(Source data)
##########
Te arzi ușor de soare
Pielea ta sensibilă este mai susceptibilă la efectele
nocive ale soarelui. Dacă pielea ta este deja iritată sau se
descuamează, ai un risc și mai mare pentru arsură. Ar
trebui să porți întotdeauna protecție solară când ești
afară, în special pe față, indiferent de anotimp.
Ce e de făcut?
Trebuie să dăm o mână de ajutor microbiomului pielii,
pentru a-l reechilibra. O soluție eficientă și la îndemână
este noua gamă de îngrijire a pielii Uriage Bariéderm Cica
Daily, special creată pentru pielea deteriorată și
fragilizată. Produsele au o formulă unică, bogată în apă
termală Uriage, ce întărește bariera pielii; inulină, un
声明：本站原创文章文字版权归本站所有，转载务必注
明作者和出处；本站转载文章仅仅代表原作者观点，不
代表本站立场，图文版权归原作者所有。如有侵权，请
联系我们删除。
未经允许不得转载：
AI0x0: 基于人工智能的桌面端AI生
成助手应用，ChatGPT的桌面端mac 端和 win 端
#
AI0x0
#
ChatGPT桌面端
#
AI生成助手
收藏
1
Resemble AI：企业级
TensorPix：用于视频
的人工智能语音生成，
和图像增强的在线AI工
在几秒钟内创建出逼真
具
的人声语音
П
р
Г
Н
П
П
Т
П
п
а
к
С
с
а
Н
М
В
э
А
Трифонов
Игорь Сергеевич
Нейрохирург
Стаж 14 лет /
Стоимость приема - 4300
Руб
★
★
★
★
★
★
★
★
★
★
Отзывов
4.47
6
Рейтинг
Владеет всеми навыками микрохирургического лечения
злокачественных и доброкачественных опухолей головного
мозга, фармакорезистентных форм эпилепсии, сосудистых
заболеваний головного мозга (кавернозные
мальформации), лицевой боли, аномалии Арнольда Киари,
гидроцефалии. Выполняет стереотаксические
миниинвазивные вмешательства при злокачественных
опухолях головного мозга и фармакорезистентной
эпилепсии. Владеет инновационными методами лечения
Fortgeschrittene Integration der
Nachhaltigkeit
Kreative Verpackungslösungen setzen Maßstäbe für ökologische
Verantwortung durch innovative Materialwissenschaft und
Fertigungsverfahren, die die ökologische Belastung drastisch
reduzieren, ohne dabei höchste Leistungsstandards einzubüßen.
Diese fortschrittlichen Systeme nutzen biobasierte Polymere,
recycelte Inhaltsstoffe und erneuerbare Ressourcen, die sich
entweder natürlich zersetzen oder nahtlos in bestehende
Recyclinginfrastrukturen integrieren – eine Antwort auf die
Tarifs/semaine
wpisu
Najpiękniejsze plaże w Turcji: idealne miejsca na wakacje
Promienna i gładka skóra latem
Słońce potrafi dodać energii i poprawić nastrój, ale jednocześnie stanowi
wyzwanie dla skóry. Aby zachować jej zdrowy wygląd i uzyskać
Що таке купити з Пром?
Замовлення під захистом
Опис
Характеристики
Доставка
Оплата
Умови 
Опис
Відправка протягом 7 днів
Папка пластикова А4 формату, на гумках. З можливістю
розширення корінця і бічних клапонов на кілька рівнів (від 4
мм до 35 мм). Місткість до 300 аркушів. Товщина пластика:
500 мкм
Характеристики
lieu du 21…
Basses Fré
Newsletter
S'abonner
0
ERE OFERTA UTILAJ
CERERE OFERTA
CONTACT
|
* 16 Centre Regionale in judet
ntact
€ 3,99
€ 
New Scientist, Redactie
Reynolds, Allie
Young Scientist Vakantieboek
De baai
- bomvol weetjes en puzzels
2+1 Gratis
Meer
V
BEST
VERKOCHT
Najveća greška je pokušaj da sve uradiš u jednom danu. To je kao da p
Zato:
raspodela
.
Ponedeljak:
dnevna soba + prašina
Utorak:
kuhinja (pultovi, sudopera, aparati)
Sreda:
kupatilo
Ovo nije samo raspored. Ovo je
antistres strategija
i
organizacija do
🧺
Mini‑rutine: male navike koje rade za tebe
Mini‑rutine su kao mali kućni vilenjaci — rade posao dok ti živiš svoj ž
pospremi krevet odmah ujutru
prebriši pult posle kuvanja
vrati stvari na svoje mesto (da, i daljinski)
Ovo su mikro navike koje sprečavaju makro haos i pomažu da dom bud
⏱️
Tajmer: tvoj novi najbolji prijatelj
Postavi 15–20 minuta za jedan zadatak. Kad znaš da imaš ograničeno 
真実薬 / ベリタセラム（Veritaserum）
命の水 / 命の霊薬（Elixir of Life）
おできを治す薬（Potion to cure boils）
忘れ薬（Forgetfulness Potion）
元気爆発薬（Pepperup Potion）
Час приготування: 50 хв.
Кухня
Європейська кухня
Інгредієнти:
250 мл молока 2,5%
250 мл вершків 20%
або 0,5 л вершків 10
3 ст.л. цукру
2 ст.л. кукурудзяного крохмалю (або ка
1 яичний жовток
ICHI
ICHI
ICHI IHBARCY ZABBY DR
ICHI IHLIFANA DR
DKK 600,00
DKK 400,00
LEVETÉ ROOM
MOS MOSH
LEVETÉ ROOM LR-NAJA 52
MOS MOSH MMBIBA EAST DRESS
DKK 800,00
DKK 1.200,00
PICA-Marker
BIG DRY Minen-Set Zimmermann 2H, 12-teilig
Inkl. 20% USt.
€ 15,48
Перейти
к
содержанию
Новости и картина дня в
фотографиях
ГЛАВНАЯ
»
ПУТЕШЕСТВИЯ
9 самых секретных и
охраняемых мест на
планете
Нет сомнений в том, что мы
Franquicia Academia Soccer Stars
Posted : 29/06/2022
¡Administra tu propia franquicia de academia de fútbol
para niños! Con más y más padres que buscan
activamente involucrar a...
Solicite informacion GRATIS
##########
▶ [AIM OF THE EXERCISE]: Each entry above should be repeated exactly, with no line left out.

▶ [ANSWER TO THIS TASK]:
Te arzi ușor de soare
Pielea ta sensibilă este mai susceptibilă la efectele
nocive ale soarelui. Dacă pielea ta este deja iritată sau se
descuamează, ai un risc și mai mare pentru arsură. Ar
trebui să porți întotdeauna protecție solară când ești
afară, în special pe față, indiferent de anotimp.
Ce e de făcut?
Trebuie să dăm o mână de ajutor microbiomului pielii,
pentru a-l reechilibra. O soluție eficientă și la îndemână
este noua gamă de îngrijire a pielii Uriage Bariéderm Cica
Daily, special creată pentru pielea deteriorată și
fragilizată. Produsele au o formulă unică, bogată în apă
termală Uriage, ce întărește bariera pielii; inulină, un
声明：本站原创文章文字版权归本站所有，转载务必注
明作者和出处；本站转载文章仅仅代表原作者观点，不
代表本站立场，图文版权归原作者所有。如有侵权，请
联系我们删除。
未经允许不得转载：
AI0x0: 基于人工智能的桌面端AI生
成助手应用，ChatGPT的桌面端mac 端和 win 端
#
AI0x0
#
ChatGPT桌面端
#
AI生成助手
收藏
1
Resemble AI：企业级
TensorPix：用于视频
的人工智能语音生成，
和图像增强的在线AI工
在几秒钟内创建出逼真
具
的人声语音
П
р
Г
Н
П
П
Т
П
п
а
к
С
с
а
Н
М
В
э
А
Трифонов
Игорь Сергеевич
Нейрохирург
Стаж 14 лет /
Стоимость приема - 4300
Руб
★
★
★
★
★
★
★
★
★
★
Отзывов
4.47
6
Рейтинг
Владеет всеми навыками микрохирургического лечения
злокачественных и доброкачественных опухолей головного
мозга, фармакорезистентных форм эпилепсии, сосудистых
заболеваний головного мозга (кавернозные
мальформации), лицевой боли, аномалии Арнольда Киари,
гидроцефалии. Выполняет стереотаксические
миниинвазивные вмешательства при злокачественных
опухолях головного мозга и фармакорезистентной
эпилепсии. Владеет инновационными методами лечения
Fortgeschrittene Integration der
Nachhaltigkeit
Kreative Verpackungslösungen setzen Maßstäbe für ökologische
Verantwortung durch innovative Materialwissenschaft und
Fertigungsverfahren, die die ökologische Belastung drastisch
reduzieren, ohne dabei höchste Leistungsstandards einzubüßen.
Diese fortschrittlichen Systeme nutzen biobasierte Polymere,
recycelte Inhaltsstoffe und erneuerbare Ressourcen, die sich
entweder natürlich zersetzen oder nahtlos in bestehende
Recyclinginfrastrukturen integrieren – eine Antwort auf die
Tarifs/semaine
wpisu
Najpiękniejsze plaże w Turcji: idealne miejsca na wakacje
Promienna i gładka skóra latem
Słońce potrafi dodać energii i poprawić nastrój, ale jednocześnie stanowi
wyzwanie dla skóry. Aby zachować jej zdrowy wygląd i uzyskać
Що таке купити з Пром?
Замовлення під захистом
Опис
Характеристики
Доставка
Оплата
Умови 
Опис
Відправка протягом 7 днів
Папка пластикова А4 формату, на гумках. З можливістю
розширення корінця і бічних клапонов на кілька рівнів (від 4
мм до 35 мм). Місткість до 300 аркушів. Товщина пластика:
500 мкм
Характеристики
lieu du 21…
Basses Fré
Newsletter
S'abonner
0
ERE OFERTA UTILAJ
CERERE OFERTA
CONTACT
|
* 16 Centre Regionale in judet
ntact
€ 3,99
€ 
New Scientist, Redactie
Reynolds, Allie
Young Scientist Vakantieboek
De baai
- bomvol weetjes en puzzels
2+1 Gratis
Meer
V
BEST
VERKOCHT
Najveća greška je pokušaj da sve uradiš u jednom danu. To je kao da p
Zato:
raspodela
.
Ponedeljak:
dnevna soba + prašina
Utorak:
kuhinja (pultovi, sudopera, aparati)
Sreda:
kupatilo
Ovo nije samo raspored. Ovo je
antistres strategija
i
organizacija do
🧺
Mini‑rutine: male navike koje rade za tebe
Mini‑rutine su kao mali kućni vilenjaci — rade posao dok ti živiš svoj ž
pospremi krevet odmah ujutru
prebriši pult posle kuvanja
vrati stvari na svoje mesto (da, i daljinski)
Ovo su mikro navike koje sprečavaju makro haos i pomažu da dom bud
⏱️
Tajmer: tvoj novi najbolji prijatelj
Postavi 15–20 minuta za jedan zadatak. Kad znaš da imaš ograničeno 
真実薬 / ベリタセラム（Veritaserum）
命の水 / 命の霊薬（Elixir of Life）
おできを治す薬（Potion to cure boils）
忘れ薬（Forgetfulness Potion）
元気爆発薬（Pepperup Potion）
Час приготування: 50 хв.
Кухня
Європейська кухня
Інгредієнти:
250 мл молока 2,5%
250 мл вершків 20%
або 0,5 л вершків 10
3 ст.л. цукру
2 ст.л. кукурудзяного крохмалю (або ка
1 яичний жовток
ICHI
ICHI
ICHI IHBARCY ZABBY DR
ICHI IHLIFANA DR
DKK 600,00
DKK 400,00
LEVETÉ ROOM
MOS MOSH
LEVETÉ ROOM LR-NAJA 52
MOS MOSH MMBIBA EAST DRESS
DKK 800,00
DKK 1.200,00
PICA-Marker
BIG DRY Minen-Set Zimmermann 2H, 12-teilig
Inkl. 20% USt.
€ 15,48
Перейти
к
содержанию
Новости и картина дня в
фотографиях
ГЛАВНАЯ
»
ПУТЕШЕСТВИЯ
9 самых секретных и
охраняемых мест на
планете
Нет сомнений в том, что мы
Franquicia Academia Soccer Stars
Posted : 29/06/2022
¡Administra tu propia franquicia de academia de fútbol
para niños! Con más y más padres que buscan
activamente involucrar a...
Solicite informacion GRATIS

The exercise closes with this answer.